Continuing with our exploration of the Yamas and Niyamas, the next of the Yamas is Satya. As Debra Adele states in her book "The Yamas & Niyamas: Exploring Yoga's Ethical Practice" she concludes that truth is much larger than not telling a lie, but rather it demands integrity to life and to our own self. Truthfulness is found through self-expression, growth out of our comfort zone, and always reassessing beliefs we held as facts.
Debra Adele speaks of "cleaning our lens" periodically to re-observe the world. Personal beliefs which we hold as truths are shaped by our own life and experiences. No two people experience the same event in the same way, and therefore hold these different perspectives as "truths." As we grow and change and allow our lens to refocus we often see that an old truth may no longer serve us and is now a lie. We may become stagnant and cease growing if we allow these "old truths" to keep root and not recognize that they are no longer serving us.

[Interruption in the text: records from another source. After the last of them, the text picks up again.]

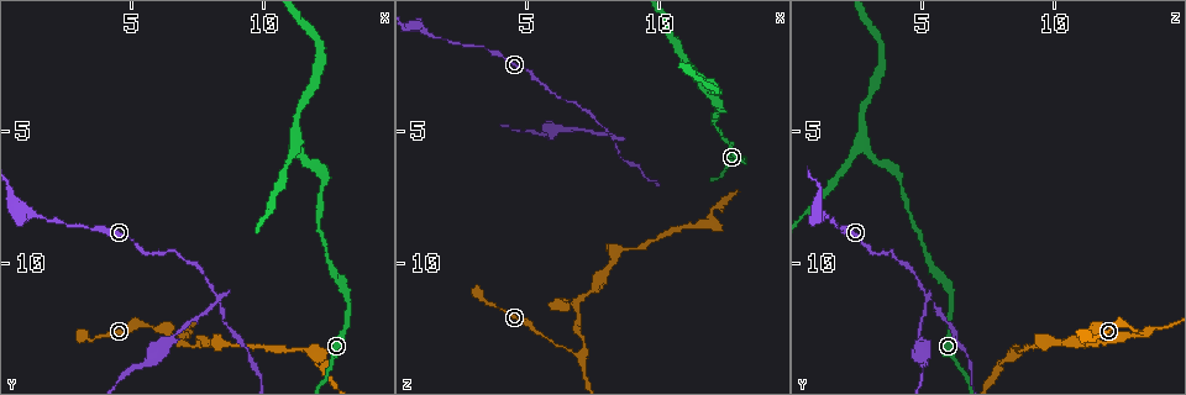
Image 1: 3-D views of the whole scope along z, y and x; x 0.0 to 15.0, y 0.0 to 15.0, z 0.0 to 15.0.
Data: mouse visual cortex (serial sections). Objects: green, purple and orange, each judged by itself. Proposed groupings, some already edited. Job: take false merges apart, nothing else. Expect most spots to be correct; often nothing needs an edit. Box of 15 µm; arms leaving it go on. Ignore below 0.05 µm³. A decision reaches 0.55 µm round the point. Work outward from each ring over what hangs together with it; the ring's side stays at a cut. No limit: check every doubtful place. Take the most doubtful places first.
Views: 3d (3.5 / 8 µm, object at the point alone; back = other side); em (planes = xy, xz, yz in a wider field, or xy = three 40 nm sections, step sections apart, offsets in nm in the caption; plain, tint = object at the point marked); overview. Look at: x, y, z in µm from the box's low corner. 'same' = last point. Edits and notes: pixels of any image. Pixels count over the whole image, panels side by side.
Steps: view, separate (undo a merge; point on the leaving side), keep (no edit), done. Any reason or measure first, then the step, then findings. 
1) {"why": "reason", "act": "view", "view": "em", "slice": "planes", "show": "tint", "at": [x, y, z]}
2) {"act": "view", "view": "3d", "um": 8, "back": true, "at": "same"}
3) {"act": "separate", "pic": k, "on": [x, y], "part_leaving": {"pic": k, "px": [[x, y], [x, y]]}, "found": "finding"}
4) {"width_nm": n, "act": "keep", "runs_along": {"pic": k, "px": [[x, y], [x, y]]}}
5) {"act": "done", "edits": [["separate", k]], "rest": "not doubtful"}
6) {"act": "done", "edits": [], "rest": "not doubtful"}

{"why": "thin neck", "act": "view", "view": "3d", "um": 3.5, "at": [8.3, 11.3, 5.2]}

In our yoga practice, whether we are a beginner or have been practicing for 20 years we come to our mats with existing "truths." When I was new to Baptiste yoga I held to the "truth" that half moon pose was my nemesis. I mean this quite literally. I would feel angry and started going through stories in my head as to why I shouldn't have to do half moon pose, and that if I let my gaze lift to the ceiling I would fall down. This went on from session to session until I stopped even trying to set my gaze to the ceiling. Finally, I was in a class and a teacher assisted me in my half moon pose and I didn't fall, even when she walked away! This "truth" that I had fixated on for so long was now a "lie", and by letting it remain my truth for so many sessions I was holding myself back from growth.
How can you bring Satya into your life this week? And where in your yoga practice can you challenge a "Truth" that you once held to be true?